It’s called Trance 999 by a chap I’ve never heard of called Dominic Francis Glynn who is apparently a genius composer of electronic music and it’s brilliant.
The release date is down as July 25th, 1994 but BBC wee six had this as their soundtrack during the 1994 Ulster Championship.
The track was also used on Eurosport’s coverage of Euro '96.
Now that this three decades long task has been completed, my main focus in life switches to finding out what the incidental music was on the documentary series “The Game Of Billions” presented by Pelé and broadcast on Eurosport in early 1991.
One of the greatest of all time
Some blast from the past there, sweat burning the eyes off lads and they punching the air and roaring Spanish words at each other. Life peaked at the end of the last century.
we used to be a proper country
Old skool.
Would you ever meet up with a few old cronies and take a few yokes in recent years?
The Body is a temple these days unfortunately
Listening to a lot of very early, or the origins of Chicago House right now. Ridiculous stuff. The history is interesting as well, Frankie Knuckles and Larry Levan, both gay men were dj-ing the the gay bathhouses of Manhattan, as well as the Ballroom(think ‘Paris is Burning’) scene in Harlem. Levan got offered a residency in the warehouse in Chicago, but turned it down and Knuckles took it instead. So, early house would have been played mostly in clubs whose clientele were primarily large, gay African American men.
The rest is history. The AIDS epidemic took so many of the stars of the time, sadly. Knuckles, who was a fervent fan of disco, and with it’s demise in popularity, tried to rejuvenate it by adding beats and basslines to disco sounds.

....

= Activities =
**a)** In the discussion of old dance music, translate this sentence into Spanish: "The track was also used on Eurosport’s coverage of Euro '96."
**b)** From the discussion of old dance music, return word for word the stretch starting at "One of the greatest" and ending at "African American men.".

= Information shown =

....

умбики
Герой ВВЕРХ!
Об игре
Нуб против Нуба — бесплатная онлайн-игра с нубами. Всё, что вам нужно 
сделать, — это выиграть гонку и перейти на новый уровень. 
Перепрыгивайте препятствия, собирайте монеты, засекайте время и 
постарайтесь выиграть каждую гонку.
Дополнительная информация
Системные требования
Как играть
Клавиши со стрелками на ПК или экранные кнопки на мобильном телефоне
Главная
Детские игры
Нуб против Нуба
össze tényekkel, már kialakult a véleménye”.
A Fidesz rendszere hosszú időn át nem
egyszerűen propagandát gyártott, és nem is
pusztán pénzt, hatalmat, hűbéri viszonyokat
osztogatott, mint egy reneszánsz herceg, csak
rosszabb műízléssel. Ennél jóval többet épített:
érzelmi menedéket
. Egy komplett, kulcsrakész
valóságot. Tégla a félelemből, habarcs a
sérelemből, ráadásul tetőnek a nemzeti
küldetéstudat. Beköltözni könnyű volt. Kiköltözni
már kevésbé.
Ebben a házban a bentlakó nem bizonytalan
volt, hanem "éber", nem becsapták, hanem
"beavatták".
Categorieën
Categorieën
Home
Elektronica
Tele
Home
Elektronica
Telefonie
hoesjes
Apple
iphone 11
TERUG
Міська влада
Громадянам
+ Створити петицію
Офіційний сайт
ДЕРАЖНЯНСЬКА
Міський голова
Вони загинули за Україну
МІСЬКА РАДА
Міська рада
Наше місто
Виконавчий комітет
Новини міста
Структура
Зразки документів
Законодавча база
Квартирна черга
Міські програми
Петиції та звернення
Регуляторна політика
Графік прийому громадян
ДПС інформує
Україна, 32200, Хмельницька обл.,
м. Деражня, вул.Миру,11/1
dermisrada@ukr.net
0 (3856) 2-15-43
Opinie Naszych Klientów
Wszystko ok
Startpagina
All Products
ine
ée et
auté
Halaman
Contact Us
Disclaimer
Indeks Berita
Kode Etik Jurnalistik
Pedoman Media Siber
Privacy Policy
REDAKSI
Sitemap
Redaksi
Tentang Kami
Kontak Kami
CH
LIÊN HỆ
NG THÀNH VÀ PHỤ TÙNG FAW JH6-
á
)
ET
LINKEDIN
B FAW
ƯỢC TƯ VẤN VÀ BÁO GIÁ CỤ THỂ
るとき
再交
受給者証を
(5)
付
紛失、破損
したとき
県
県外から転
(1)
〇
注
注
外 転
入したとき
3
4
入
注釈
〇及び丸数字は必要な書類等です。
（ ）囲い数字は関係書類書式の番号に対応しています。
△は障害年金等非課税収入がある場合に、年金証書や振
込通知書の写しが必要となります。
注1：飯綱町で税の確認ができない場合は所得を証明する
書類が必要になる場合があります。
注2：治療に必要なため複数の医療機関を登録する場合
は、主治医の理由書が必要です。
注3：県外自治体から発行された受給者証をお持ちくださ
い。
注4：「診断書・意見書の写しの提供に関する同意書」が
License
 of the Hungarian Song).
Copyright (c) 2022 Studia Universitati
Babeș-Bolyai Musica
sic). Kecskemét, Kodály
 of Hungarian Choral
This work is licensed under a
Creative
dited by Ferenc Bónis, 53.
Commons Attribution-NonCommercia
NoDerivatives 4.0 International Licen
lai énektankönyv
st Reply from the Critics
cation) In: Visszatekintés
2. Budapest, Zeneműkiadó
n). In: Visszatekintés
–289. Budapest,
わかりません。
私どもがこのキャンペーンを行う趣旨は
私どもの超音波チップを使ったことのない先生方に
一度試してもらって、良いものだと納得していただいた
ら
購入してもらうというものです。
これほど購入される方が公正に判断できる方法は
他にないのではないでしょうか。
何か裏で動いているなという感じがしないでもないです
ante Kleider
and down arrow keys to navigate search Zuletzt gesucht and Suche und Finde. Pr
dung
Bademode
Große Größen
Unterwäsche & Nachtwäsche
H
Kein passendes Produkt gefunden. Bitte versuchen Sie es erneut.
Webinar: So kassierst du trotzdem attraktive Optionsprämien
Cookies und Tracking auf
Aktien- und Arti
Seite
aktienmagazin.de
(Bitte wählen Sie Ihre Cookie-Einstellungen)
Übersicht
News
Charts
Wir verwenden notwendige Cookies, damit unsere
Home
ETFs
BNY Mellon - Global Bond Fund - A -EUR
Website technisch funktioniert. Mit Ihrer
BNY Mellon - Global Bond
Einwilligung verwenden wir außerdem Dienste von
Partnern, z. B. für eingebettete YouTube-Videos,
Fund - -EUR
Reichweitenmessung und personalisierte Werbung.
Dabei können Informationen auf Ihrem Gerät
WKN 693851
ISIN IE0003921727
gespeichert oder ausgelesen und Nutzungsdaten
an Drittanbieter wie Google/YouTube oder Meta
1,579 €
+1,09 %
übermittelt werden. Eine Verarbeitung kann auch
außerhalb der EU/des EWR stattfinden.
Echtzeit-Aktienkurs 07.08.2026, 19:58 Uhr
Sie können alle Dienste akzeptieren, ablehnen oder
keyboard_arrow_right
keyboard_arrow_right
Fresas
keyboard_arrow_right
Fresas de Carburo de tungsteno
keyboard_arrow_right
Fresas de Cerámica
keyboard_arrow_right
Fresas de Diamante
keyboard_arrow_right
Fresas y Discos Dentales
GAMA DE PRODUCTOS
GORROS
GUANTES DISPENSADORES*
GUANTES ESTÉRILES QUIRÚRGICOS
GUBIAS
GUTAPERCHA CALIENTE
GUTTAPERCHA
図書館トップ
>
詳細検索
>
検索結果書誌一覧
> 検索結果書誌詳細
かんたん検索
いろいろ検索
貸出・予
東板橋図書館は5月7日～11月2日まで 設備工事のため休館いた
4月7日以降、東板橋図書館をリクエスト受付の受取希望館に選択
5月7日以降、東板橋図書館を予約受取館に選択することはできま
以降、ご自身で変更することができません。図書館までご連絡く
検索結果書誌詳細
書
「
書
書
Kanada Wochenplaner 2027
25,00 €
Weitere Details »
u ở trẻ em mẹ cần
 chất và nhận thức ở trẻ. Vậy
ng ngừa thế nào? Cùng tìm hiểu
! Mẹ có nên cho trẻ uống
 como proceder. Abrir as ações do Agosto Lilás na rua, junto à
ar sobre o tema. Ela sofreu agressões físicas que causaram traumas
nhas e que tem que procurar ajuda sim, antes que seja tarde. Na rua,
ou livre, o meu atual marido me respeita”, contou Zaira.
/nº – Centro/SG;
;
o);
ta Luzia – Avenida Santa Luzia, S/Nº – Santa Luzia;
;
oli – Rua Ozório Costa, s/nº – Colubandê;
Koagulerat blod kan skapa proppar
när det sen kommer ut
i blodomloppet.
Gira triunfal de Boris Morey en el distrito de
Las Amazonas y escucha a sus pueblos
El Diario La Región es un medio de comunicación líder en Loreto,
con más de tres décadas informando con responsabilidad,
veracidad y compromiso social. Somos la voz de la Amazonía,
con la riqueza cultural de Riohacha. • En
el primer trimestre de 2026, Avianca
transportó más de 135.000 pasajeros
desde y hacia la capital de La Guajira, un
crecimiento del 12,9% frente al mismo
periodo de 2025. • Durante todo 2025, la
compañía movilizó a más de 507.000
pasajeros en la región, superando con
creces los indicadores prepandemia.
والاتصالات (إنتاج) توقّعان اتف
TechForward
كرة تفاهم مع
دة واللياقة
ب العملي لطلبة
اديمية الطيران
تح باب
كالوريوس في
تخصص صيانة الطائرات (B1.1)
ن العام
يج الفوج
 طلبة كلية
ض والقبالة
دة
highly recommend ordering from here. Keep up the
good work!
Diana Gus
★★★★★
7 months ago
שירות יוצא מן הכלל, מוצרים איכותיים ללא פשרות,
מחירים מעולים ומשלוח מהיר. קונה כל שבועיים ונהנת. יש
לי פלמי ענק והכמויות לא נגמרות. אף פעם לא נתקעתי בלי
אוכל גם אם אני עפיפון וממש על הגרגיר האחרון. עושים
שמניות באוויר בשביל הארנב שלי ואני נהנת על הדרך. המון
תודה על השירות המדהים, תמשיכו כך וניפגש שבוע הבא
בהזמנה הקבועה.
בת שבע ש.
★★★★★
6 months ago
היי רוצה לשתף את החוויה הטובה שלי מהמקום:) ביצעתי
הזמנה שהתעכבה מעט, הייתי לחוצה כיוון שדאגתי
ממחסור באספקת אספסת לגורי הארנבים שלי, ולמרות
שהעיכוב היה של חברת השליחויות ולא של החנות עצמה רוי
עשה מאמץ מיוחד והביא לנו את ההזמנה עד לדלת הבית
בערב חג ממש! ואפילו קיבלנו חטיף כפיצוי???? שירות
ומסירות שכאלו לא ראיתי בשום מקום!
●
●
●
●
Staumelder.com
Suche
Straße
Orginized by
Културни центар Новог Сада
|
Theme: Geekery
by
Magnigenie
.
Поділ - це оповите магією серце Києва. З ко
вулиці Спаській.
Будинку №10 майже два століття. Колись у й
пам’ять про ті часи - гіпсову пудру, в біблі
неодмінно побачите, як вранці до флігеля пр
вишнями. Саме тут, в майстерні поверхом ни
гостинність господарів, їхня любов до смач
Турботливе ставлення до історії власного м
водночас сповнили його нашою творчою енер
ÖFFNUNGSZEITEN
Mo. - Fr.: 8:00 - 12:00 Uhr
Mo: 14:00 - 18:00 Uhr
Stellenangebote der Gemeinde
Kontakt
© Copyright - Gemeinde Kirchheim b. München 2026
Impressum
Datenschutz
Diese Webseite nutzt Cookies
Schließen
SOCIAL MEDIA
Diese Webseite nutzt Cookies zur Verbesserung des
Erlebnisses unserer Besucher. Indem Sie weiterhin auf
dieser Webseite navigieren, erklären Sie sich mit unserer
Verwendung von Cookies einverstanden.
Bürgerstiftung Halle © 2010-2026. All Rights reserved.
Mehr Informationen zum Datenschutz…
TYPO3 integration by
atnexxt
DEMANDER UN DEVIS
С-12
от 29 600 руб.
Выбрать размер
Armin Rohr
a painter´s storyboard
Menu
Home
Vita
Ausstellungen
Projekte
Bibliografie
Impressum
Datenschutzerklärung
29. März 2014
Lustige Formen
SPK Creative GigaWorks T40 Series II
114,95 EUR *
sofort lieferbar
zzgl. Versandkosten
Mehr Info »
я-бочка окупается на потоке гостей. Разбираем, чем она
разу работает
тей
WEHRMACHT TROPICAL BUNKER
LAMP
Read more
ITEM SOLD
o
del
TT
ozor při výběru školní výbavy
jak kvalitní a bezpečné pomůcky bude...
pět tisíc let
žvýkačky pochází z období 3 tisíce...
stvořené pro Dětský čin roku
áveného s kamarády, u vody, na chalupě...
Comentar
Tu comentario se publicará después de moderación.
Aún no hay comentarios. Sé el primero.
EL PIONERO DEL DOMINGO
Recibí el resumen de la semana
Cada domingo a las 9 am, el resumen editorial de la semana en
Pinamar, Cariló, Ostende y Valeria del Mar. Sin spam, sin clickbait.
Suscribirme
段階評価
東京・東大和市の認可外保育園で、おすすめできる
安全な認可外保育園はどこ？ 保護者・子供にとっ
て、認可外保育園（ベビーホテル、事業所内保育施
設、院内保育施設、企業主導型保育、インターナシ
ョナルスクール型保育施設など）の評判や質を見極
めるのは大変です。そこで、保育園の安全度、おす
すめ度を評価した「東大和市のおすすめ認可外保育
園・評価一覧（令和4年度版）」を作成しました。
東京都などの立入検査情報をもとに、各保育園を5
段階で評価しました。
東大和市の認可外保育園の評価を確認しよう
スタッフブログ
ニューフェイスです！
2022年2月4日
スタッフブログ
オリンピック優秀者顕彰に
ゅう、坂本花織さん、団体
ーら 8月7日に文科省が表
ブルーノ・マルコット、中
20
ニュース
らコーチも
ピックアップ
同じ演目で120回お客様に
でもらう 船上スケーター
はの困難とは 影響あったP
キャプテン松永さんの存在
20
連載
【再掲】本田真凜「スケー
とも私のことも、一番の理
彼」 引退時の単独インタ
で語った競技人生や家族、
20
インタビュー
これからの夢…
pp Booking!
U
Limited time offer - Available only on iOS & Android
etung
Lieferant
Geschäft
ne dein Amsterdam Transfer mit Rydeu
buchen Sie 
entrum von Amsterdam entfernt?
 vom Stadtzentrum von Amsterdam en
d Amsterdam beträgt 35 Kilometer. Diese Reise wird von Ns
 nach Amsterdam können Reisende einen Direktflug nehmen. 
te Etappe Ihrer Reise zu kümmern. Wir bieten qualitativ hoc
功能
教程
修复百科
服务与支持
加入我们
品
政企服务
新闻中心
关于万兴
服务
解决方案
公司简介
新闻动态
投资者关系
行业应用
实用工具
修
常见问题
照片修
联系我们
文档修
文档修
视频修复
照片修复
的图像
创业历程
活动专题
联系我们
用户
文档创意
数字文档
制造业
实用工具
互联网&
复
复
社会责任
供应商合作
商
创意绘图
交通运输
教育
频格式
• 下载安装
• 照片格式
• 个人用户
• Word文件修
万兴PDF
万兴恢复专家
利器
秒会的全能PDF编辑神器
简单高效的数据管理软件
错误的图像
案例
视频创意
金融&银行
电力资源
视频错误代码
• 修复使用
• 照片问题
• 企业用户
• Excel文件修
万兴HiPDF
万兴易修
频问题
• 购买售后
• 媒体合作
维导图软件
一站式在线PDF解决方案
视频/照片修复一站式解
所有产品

....

= Response list =
**a)** La pista también se utilizó en la cobertura de Eurosport de la Euro '96.

**b)**
One of the greatest of all time
Some blast from the past there, sweat burning the eyes off lads and they punching the air and roaring Spanish words at each other. Life peaked at the end of the last century.
we used to be a proper country
Old skool.
Would you ever meet up with a few old cronies and take a few yokes in recent years?
The Body is a temple these days unfortunately
Listening to a lot of very early, or the origins of Chicago House right now. Ridiculous stuff. The history is interesting as well, Frankie Knuckles and Larry Levan, both gay men were dj-ing the the gay bathhouses of Manhattan, as well as the Ballroom(think ‘Paris is Burning’) scene in Harlem. Levan got offered a residency in the warehouse in Chicago, but turned it down and Knuckles took it instead. So, early house would have been played mostly in clubs whose clientele were primarily large, gay African American men.